Collected data entries:
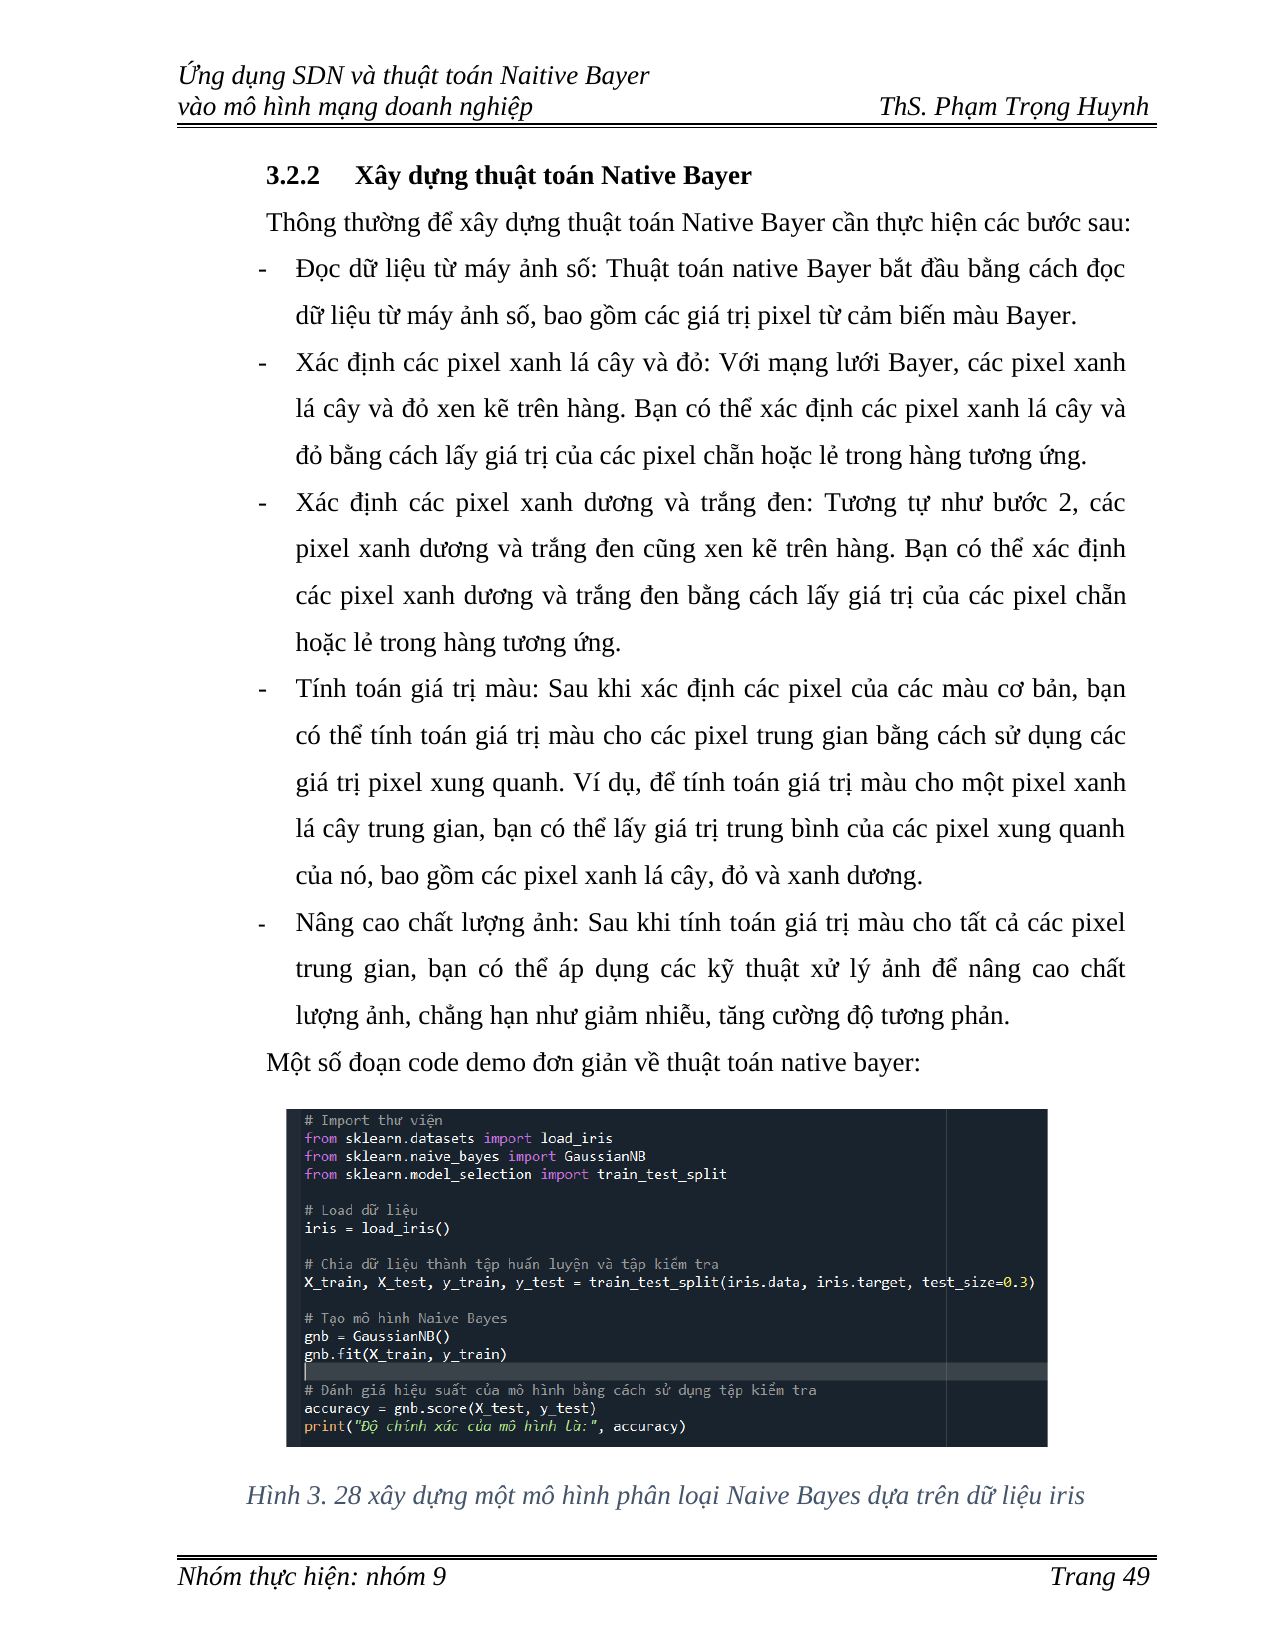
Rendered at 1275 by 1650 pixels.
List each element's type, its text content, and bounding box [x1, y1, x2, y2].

list Đọc dữ liệu từ máy ảnh số: Thuật toán native Bayer bắt đầu bằng cách đọc dữ liệu từ máy ảnh số, bao gồm các giá trị pixel từ cảm biến màu Bayer. [258, 253, 1127, 330]
list Xác định các pixel xanh lá cây và đỏ: Với mạng lưới Bayer, các pixel xanh lá cây và đỏ xen kẽ trên hàng. Bạn có thể xác định các pixel xanh lá cây và đỏ bằng cách lấy giá trị của các pixel chẵn hoặc lẻ trong hàng tương ứng. [258, 346, 1127, 470]
text Thông thường để xây dựng thuật toán Native Bayer cần thực hiện các bước sau: [177, 206, 1157, 237]
list Nâng cao chất lượng ảnh: Sau khi tính toán giá trị màu cho tất cả các pixel trung gian, bạn có thể áp dụng các kỹ thuật xử lý ảnh để nâng cao chất lượng ảnh, chẳng hạn như giảm nhiễu, tăng cường độ tương phản. [258, 906, 1127, 1030]
text Hình 3. 28 xây dựng một mô hình phân loại Naive Bayes dựa trên dữ liệu iris [177, 1479, 1157, 1510]
list Tính toán giá trị màu: Sau khi xác định các pixel của các màu cơ bản, bạn có thể tính toán giá trị màu cho các pixel trung gian bằng cách sử dụng các giá trị pixel xung quanh. Ví dụ, để tính toán giá trị màu cho một pixel xanh lá cây trung gian, bạn có thể lấy giá trị trung bình của các pixel xung quanh của nó, bao gồm các pixel xanh lá cây, đỏ và xanh dương. [258, 673, 1127, 890]
picture [286, 1109, 1048, 1447]
list Xác định các pixel xanh dương và trắng đen: Tương tự như bước 2, các pixel xanh dương và trắng đen cũng xen kẽ trên hàng. Bạn có thể xác định các pixel xanh dương và trắng đen bằng cách lấy giá trị của các pixel chẵn hoặc lẻ trong hàng tương ứng. [258, 486, 1127, 657]
list Xây dựng thuật toán Native Bayer [177, 159, 1127, 190]
text Một số đoạn code demo đơn giản về thuật toán native bayer: [177, 1046, 1157, 1077]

WHAT YOU ARE ASKED TO DO:
Every record, from top to bottom, gets written out exactly; no picture goes into the copy.

ANSWER BOX:
Rendered at 1275 by 1650 pixels.
List each element's type, its text content, and bounding box [x1, y1, x2, y2].

list Đọc dữ liệu từ máy ảnh số: Thuật toán native Bayer bắt đầu bằng cách đọc dữ liệu từ máy ảnh số, bao gồm các giá trị pixel từ cảm biến màu Bayer. [258, 253, 1127, 330]
list Xác định các pixel xanh lá cây và đỏ: Với mạng lưới Bayer, các pixel xanh lá cây và đỏ xen kẽ trên hàng. Bạn có thể xác định các pixel xanh lá cây và đỏ bằng cách lấy giá trị của các pixel chẵn hoặc lẻ trong hàng tương ứng. [258, 346, 1127, 470]
text Thông thường để xây dựng thuật toán Native Bayer cần thực hiện các bước sau: [177, 206, 1157, 237]
list Nâng cao chất lượng ảnh: Sau khi tính toán giá trị màu cho tất cả các pixel trung gian, bạn có thể áp dụng các kỹ thuật xử lý ảnh để nâng cao chất lượng ảnh, chẳng hạn như giảm nhiễu, tăng cường độ tương phản. [258, 906, 1127, 1030]
text Hình 3. 28 xây dựng một mô hình phân loại Naive Bayes dựa trên dữ liệu iris [177, 1479, 1157, 1510]
list Tính toán giá trị màu: Sau khi xác định các pixel của các màu cơ bản, bạn có thể tính toán giá trị màu cho các pixel trung gian bằng cách sử dụng các giá trị pixel xung quanh. Ví dụ, để tính toán giá trị màu cho một pixel xanh lá cây trung gian, bạn có thể lấy giá trị trung bình của các pixel xung quanh của nó, bao gồm các pixel xanh lá cây, đỏ và xanh dương. [258, 673, 1127, 890]
picture [286, 1109, 1048, 1447]
list Xác định các pixel xanh dương và trắng đen: Tương tự như bước 2, các pixel xanh dương và trắng đen cũng xen kẽ trên hàng. Bạn có thể xác định các pixel xanh dương và trắng đen bằng cách lấy giá trị của các pixel chẵn hoặc lẻ trong hàng tương ứng. [258, 486, 1127, 657]
list Xây dựng thuật toán Native Bayer [177, 159, 1127, 190]
text Một số đoạn code demo đơn giản về thuật toán native bayer: [177, 1046, 1157, 1077]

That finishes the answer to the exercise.